EXERCISE: Update the Camp Perkins text from "Camp Perkins was" to "still largely incomplete.", replacing "West Barnstable" with "W. Barnstable".

** PASSAGE PROVIDED follows **

= Camp Perkins =

Massachusetts Army National Guard camp

Camp Perkins was a Massachusetts Army National Guard camp located in Barnstable, Massachusetts near the site of the present Cape Cod Airfield.

==History==
On June 8, 1921, Brig. Gen. John H. Sherburne announced that the 51st Field Artillery Brigade of the Massachusetts National Guard would hold their summer encampment in West Barnstable, Massachusetts. The camp bordered on Mystic Lake, between West Barnstable, Massachusetts and Cotuit near the village Marstons Mills on a plateau ninety feet above the Lake. The camp was named Camp Perkins in honor of the deceased Col. Frank S. Perkins of the Yankee Division. Construction was delayed due to issues with the Federal appropriation for the camp. When the first guardsmen arrived on July 9, 1921, the camp was still largely incomplete.

** End of PASSAGE PROVIDED **
** DATA SECTION follows **

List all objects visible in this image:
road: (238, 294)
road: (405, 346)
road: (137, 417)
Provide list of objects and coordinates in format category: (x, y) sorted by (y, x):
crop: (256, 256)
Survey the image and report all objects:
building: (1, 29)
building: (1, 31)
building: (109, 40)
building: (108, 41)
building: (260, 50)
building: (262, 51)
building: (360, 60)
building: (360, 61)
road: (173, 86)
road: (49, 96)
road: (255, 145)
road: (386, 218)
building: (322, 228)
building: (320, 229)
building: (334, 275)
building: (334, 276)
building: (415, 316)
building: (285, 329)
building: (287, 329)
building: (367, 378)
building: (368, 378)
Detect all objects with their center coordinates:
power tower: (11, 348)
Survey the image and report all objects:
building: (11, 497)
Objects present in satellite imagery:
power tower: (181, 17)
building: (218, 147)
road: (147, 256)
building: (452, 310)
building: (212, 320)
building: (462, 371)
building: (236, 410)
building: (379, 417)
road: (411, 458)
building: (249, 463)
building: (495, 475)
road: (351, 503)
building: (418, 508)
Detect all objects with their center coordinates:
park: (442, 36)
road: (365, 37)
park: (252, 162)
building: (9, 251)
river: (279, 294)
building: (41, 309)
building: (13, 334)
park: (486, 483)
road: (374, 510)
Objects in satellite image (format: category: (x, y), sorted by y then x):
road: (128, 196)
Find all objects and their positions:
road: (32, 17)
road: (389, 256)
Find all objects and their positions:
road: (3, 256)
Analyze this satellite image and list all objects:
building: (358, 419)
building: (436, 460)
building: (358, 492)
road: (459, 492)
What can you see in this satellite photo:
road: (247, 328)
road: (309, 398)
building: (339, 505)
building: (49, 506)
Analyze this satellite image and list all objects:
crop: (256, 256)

** End of DATA SECTION **

TASK SOLUTION:
Camp Perkins was a Massachusetts Army National Guard camp located in Barnstable, Massachusetts near the site of the present Cape Cod Airfield.

==History==
On June 8, 1921, Brig. Gen. John H. Sherburne announced that the 51st Field Artillery Brigade of the Massachusetts National Guard would hold their summer encampment in W. Barnstable, Massachusetts. The camp bordered on Mystic Lake, between W. Barnstable, Massachusetts and Cotuit near the village Marstons Mills on a plateau ninety feet above the Lake. The camp was named Camp Perkins in honor of the deceased Col. Frank S. Perkins of the Yankee Division. Construction was delayed due to issues with the Federal appropriation for the camp. When the first guardsmen arrived on July 9, 1921, the camp was still largely incomplete.